At the annual VidCon confabulation in Anaheim, California yesterday, YouTube’s Susan Wojcicki unveiled a number of additions and features that the site will be adding over the coming months, including links to creators’ crowdfunding projects, its own donation option, and a repository of music the site has licensed and will make available to creators for free.
The site will be integrating links, what they call “cards,” to crowdfunding sites such as Kickstarter, IndieGogo, Patreon and Change.org, among others, giving creators an outlet apart from those sites’ profile links to promote their particular projects. Alongside those links will be an option to donate to the creator directly through YouTube. Donations will be capped at $500, and can be as little as $1. It’s possible this could dovetail into an “unlocking” system on the site as well.
The site has also launched Audio Library, a database of music and sound effects that video creators can integrate into their work free of charge. a representative from YouTube said the music and sound effects are “fully licensed and royalty-free” to creators. The video site Vimeo has a similar portal, its Music Store, with some songs available to license and others made free via creative commons licenses.
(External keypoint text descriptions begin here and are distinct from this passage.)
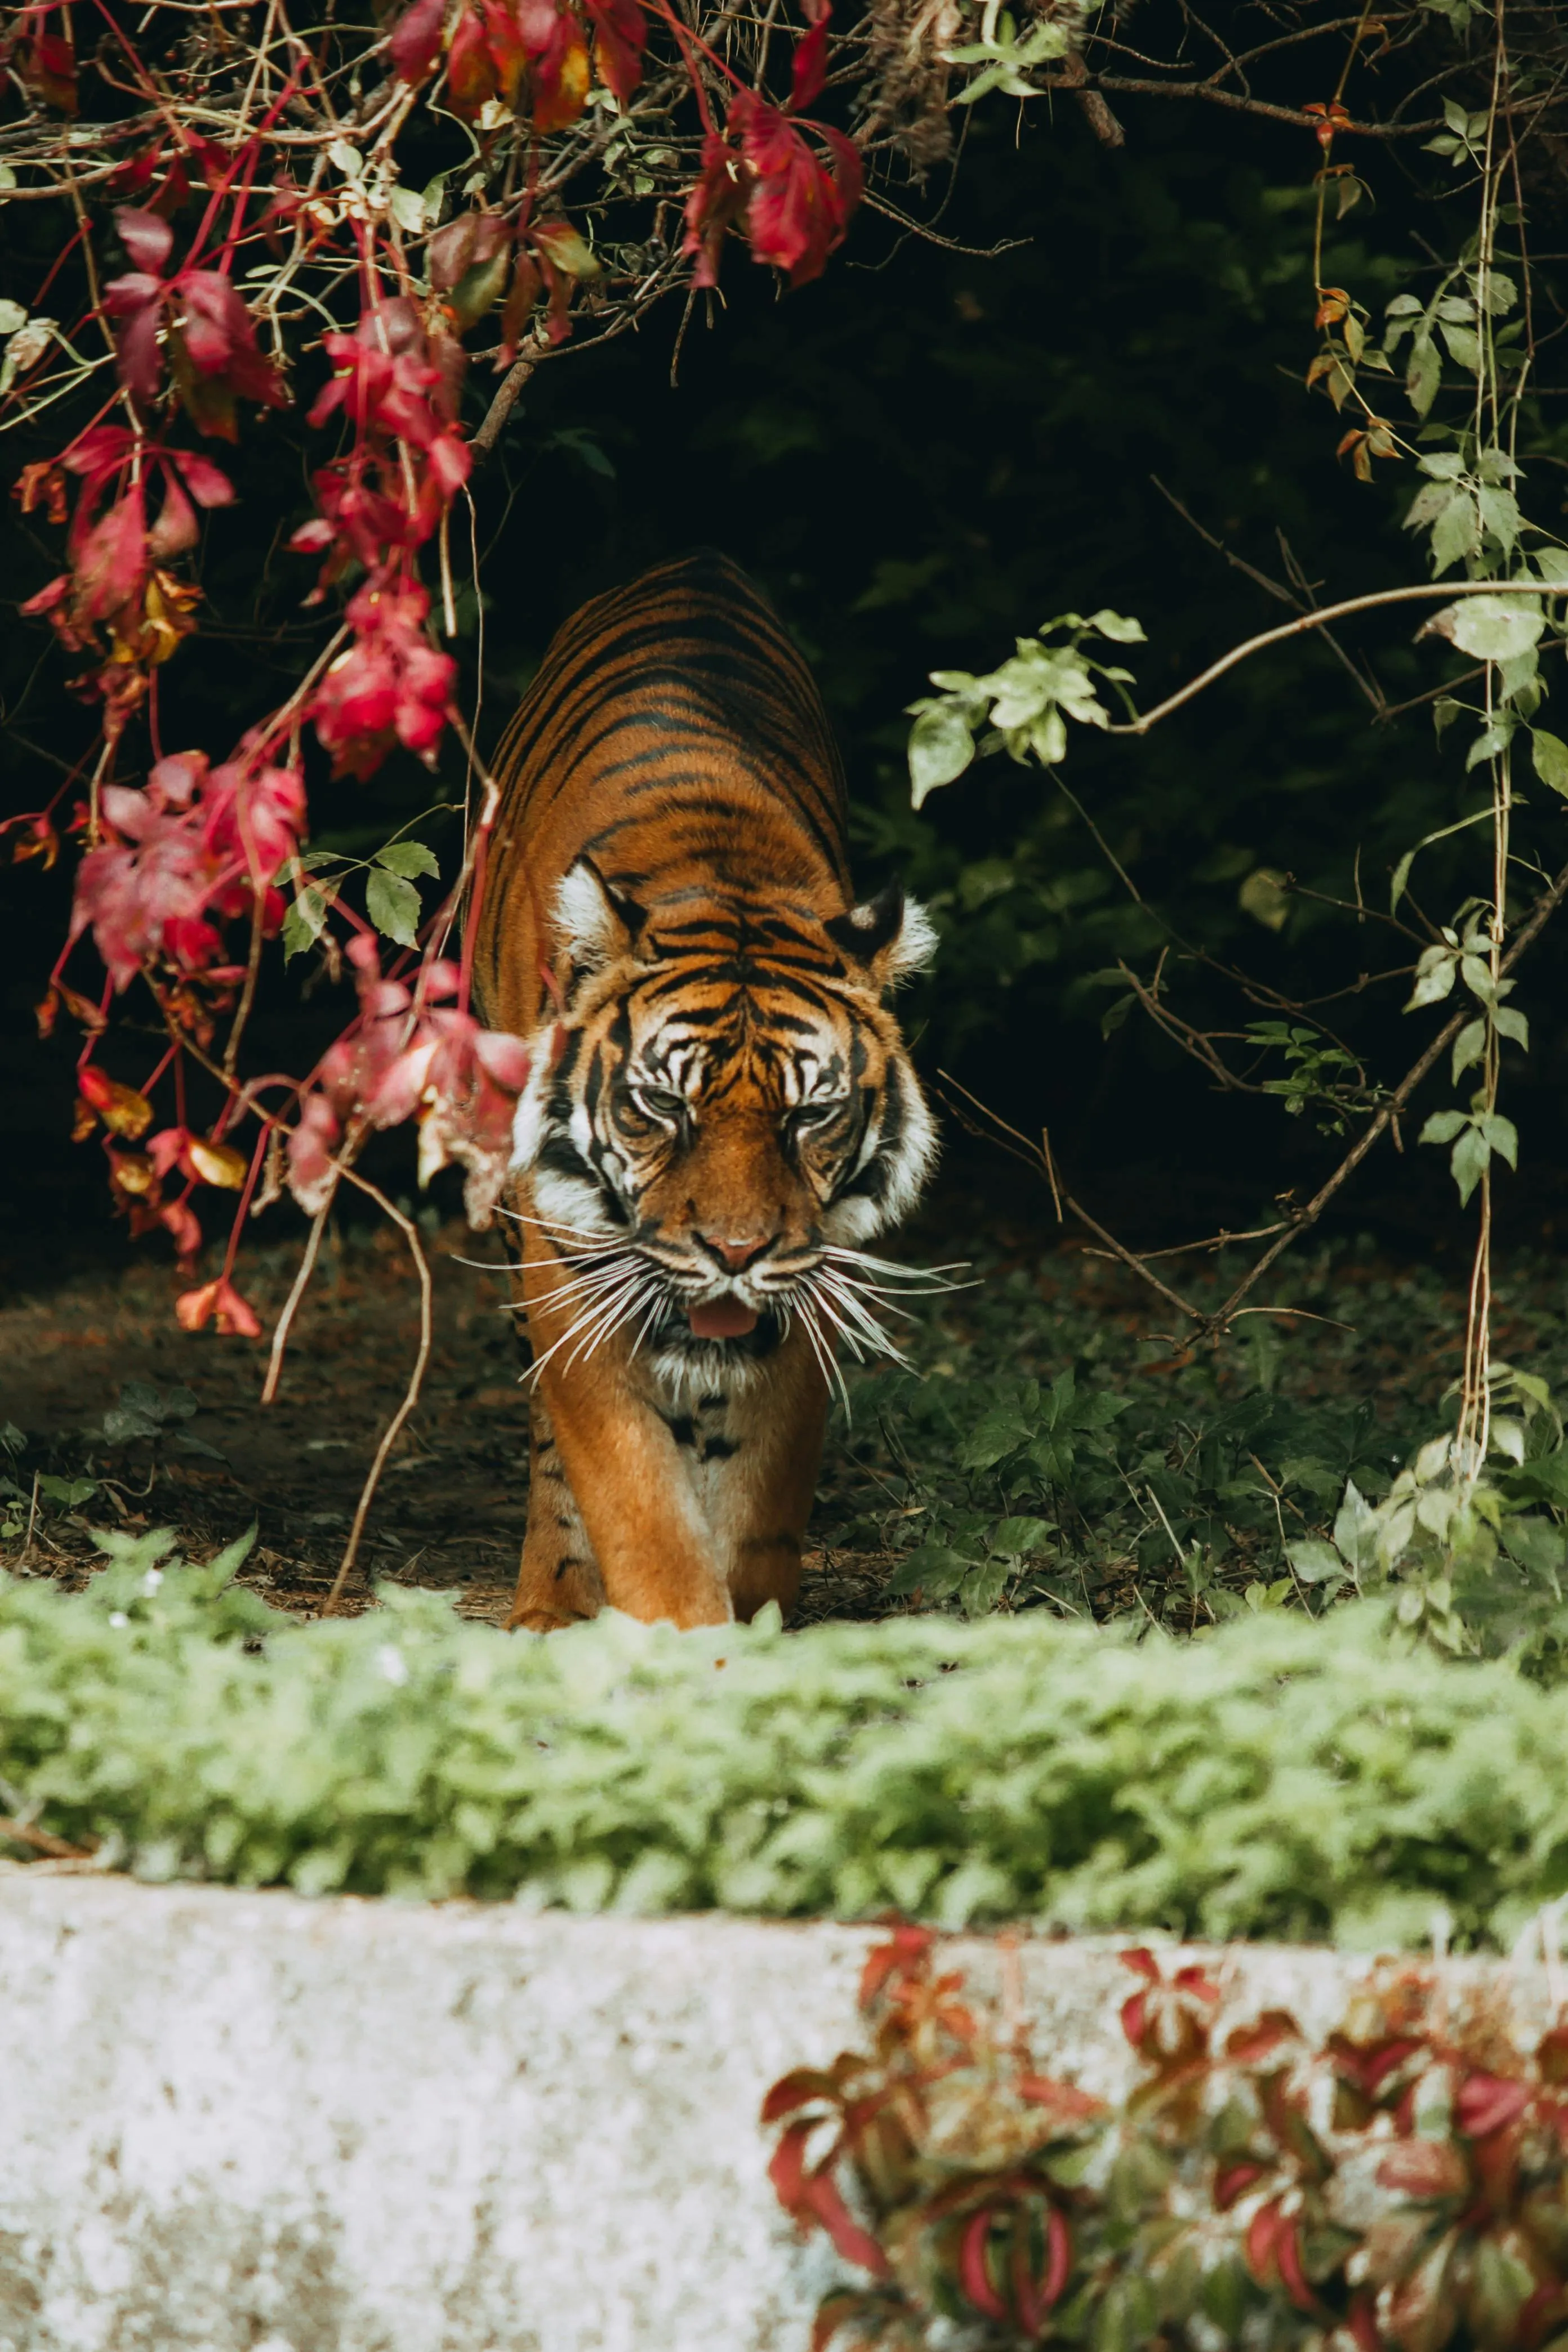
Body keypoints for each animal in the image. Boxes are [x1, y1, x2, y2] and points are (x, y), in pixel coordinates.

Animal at [471, 549, 938, 1632]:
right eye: (662, 1107)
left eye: (810, 1115)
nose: (734, 1254)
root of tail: (692, 563)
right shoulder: (568, 1260)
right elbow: (630, 1486)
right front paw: (682, 1635)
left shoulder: (809, 1274)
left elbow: (761, 1489)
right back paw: (549, 1602)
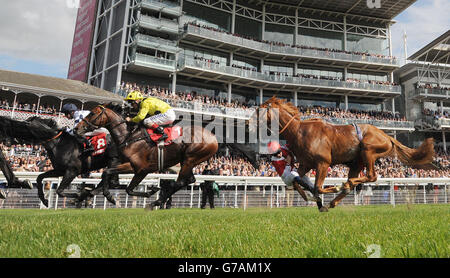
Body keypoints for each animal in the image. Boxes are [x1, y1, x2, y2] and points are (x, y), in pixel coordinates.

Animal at [74, 105, 219, 210]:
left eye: (92, 113)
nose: (76, 128)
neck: (129, 137)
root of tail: (214, 138)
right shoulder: (126, 165)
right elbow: (110, 176)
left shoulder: (139, 169)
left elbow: (125, 187)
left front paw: (109, 196)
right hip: (187, 161)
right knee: (188, 180)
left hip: (190, 158)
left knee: (179, 182)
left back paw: (155, 203)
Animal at [251, 96, 438, 212]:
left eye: (259, 110)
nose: (249, 124)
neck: (299, 131)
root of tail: (387, 136)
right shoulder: (306, 164)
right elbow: (296, 181)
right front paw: (315, 200)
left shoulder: (323, 162)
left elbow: (317, 187)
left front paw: (325, 194)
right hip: (357, 162)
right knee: (360, 179)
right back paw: (336, 198)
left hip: (368, 150)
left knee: (371, 176)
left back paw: (345, 185)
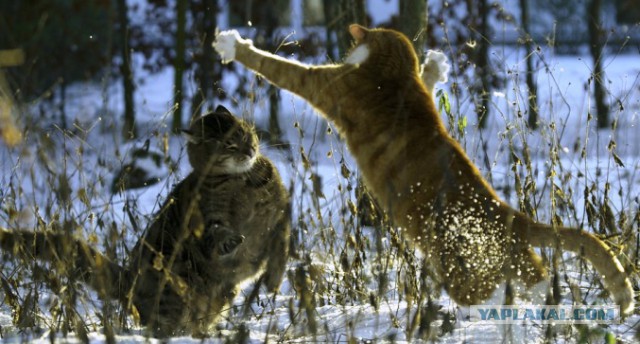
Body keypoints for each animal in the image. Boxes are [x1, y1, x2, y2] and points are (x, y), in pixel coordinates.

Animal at [0, 105, 290, 336]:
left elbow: (281, 247)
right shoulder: (207, 219)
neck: (240, 181)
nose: (250, 149)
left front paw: (274, 279)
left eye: (245, 133)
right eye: (229, 144)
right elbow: (218, 232)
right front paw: (230, 242)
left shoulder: (281, 214)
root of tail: (127, 280)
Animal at [212, 25, 632, 314]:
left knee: (489, 293)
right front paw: (436, 64)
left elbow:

Another minor feature likely to make creators happy is a formalized system for crediting the people who worked on a video, allowing uploaders to link to those individuals’ YouTube channels.
The announcements come on the back of YouTube’s imminent music service, expected to launch sometime this year, the negotiations behind which have drawn significant criticism from the independent music sector.
To further its current focus, the company also announced on Thursday morning that it is collaborating with Sirius XM on the “YouTube 15” radio show, a countdown program on the digital radio network hosted by the YouTube-launched personality Jenna Marbles.
The Wrap quoted Wojcicki as saying that YouTube’s three priorities this year are strengthening its music ties, generating revenue and growing its global audience (the last point addressed by another new feature: fan-submitted subtitles).